■ Stored data
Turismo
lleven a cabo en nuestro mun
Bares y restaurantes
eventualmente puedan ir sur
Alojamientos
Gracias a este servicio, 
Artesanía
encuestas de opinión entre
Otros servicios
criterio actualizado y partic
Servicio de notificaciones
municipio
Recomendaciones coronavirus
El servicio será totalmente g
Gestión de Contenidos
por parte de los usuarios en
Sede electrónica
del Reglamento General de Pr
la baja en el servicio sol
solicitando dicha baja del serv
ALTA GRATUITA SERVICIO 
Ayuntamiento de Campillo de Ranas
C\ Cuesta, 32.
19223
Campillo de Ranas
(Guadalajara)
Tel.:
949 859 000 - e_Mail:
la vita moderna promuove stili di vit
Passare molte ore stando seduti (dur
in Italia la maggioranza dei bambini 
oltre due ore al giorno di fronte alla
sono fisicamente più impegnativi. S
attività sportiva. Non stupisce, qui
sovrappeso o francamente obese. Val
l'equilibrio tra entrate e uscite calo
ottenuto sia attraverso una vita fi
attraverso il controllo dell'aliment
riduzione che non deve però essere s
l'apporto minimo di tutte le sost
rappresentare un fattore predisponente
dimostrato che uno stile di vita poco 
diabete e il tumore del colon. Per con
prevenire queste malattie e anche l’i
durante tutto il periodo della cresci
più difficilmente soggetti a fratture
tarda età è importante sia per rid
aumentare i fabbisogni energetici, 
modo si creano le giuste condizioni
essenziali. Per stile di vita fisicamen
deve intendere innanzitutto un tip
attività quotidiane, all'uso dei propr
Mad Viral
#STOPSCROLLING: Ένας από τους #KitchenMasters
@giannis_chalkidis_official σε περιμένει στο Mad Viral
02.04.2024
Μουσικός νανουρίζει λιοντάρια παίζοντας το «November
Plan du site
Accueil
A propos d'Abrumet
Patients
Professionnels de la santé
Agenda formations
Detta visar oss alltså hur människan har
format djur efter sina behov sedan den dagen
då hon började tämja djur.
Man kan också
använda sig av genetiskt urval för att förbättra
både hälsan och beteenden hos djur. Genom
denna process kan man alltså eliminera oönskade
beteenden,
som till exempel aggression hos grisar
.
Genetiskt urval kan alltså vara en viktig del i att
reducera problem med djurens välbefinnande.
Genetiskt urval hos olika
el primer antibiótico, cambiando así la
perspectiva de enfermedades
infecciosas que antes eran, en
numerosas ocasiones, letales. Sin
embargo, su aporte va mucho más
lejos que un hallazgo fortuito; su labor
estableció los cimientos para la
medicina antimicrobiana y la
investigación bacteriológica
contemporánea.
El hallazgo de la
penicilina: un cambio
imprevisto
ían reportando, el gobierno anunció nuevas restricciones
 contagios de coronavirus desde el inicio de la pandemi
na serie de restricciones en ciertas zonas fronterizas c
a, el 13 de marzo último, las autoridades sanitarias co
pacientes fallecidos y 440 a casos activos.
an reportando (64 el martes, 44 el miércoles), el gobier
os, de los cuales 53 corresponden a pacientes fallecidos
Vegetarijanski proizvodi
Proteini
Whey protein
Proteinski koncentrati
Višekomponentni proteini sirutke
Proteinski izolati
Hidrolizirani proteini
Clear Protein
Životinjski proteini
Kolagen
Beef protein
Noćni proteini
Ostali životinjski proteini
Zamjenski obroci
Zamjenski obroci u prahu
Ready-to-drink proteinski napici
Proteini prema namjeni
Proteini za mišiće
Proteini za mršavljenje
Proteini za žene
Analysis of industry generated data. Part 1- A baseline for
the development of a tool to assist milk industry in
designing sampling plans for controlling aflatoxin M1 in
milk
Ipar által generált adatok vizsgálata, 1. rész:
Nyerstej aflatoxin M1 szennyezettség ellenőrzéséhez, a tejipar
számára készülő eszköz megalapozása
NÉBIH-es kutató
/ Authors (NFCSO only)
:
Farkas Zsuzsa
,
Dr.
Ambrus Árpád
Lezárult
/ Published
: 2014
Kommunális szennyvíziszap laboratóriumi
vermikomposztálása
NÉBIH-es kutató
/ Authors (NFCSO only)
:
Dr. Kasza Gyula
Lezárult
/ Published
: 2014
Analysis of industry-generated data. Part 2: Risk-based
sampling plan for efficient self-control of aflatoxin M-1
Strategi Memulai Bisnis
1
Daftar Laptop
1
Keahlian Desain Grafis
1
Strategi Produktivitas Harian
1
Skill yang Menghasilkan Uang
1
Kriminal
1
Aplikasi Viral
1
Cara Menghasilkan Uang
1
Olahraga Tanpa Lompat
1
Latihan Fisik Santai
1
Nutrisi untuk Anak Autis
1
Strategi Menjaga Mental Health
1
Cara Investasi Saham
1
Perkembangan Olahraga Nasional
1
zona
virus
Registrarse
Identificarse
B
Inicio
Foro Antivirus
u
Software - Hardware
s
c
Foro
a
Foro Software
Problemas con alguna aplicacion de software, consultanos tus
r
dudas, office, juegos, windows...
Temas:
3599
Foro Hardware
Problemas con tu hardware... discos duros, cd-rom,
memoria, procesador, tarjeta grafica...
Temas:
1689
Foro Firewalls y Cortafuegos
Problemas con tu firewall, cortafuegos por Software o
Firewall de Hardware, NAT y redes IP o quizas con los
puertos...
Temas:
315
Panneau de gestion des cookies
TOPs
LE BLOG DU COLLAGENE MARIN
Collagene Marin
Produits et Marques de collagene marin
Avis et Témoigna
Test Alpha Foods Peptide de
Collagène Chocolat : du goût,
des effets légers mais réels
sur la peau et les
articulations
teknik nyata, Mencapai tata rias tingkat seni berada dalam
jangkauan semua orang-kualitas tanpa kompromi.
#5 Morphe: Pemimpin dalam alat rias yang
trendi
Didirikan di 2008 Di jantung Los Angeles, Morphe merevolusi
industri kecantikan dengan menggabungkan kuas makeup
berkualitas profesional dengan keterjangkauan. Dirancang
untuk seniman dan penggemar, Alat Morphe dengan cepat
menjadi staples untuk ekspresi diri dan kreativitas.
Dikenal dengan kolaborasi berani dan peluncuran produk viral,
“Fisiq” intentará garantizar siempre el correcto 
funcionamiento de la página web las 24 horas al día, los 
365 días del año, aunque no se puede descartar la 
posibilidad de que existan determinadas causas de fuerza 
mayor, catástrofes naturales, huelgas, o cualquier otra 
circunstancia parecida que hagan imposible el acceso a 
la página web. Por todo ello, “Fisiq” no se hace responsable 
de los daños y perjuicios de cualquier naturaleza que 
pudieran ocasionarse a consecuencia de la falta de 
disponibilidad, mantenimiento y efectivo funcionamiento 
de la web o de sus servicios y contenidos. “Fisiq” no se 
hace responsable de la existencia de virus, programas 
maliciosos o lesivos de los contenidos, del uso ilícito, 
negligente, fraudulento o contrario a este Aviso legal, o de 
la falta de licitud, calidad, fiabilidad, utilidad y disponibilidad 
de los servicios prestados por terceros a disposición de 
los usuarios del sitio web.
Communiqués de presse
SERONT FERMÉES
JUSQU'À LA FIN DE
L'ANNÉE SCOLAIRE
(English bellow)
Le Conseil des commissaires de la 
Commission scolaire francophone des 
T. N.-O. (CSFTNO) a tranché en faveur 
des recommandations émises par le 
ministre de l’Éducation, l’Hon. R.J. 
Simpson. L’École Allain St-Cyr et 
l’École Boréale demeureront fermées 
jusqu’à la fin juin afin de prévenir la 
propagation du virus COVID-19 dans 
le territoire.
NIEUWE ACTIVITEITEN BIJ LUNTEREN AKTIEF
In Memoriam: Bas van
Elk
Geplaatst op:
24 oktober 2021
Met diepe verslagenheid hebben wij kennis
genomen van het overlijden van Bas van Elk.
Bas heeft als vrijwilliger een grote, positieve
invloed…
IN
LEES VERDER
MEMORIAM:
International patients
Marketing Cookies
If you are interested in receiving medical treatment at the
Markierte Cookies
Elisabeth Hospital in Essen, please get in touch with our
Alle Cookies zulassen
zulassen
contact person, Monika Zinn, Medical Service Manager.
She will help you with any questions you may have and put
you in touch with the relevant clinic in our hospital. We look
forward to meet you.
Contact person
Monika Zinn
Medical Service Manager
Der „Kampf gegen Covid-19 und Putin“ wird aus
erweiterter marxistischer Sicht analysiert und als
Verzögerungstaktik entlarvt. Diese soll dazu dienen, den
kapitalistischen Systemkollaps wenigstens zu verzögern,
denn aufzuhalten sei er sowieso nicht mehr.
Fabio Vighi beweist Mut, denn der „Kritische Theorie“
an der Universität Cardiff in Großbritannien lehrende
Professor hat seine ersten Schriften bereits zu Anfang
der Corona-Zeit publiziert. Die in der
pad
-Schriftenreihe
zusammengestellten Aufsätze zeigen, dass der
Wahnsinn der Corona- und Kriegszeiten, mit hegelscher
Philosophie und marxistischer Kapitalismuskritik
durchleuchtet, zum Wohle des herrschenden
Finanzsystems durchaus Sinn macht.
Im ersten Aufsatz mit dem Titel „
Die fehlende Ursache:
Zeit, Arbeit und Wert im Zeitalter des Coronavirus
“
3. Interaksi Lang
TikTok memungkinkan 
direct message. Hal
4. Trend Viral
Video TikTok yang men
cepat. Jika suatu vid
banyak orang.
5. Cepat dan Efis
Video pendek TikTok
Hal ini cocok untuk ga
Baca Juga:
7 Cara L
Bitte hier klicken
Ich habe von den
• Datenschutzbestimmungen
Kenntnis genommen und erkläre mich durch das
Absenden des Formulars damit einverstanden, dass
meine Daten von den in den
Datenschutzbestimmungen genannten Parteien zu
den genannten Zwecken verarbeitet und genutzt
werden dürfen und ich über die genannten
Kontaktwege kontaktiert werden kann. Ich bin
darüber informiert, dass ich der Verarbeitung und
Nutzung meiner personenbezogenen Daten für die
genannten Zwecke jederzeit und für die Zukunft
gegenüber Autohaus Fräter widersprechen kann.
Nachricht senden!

■ WHAT YOU ARE ASKED TO DO
All lines above from the one with "durchleuchtet, zum Wohle des herrschenden" to the one with "Bitte hier klicken", inclusive, should be copied exactly, and no other lines.

■ EXERCISE SOLUTION
durchleuchtet, zum Wohle des herrschenden
Finanzsystems durchaus Sinn macht.
Im ersten Aufsatz mit dem Titel „
Die fehlende Ursache:
Zeit, Arbeit und Wert im Zeitalter des Coronavirus
“
3. Interaksi Lang
TikTok memungkinkan 
direct message. Hal
4. Trend Viral
Video TikTok yang men
cepat. Jika suatu vid
banyak orang.
5. Cepat dan Efis
Video pendek TikTok
Hal ini cocok untuk ga
Baca Juga:
7 Cara L
Bitte hier klicken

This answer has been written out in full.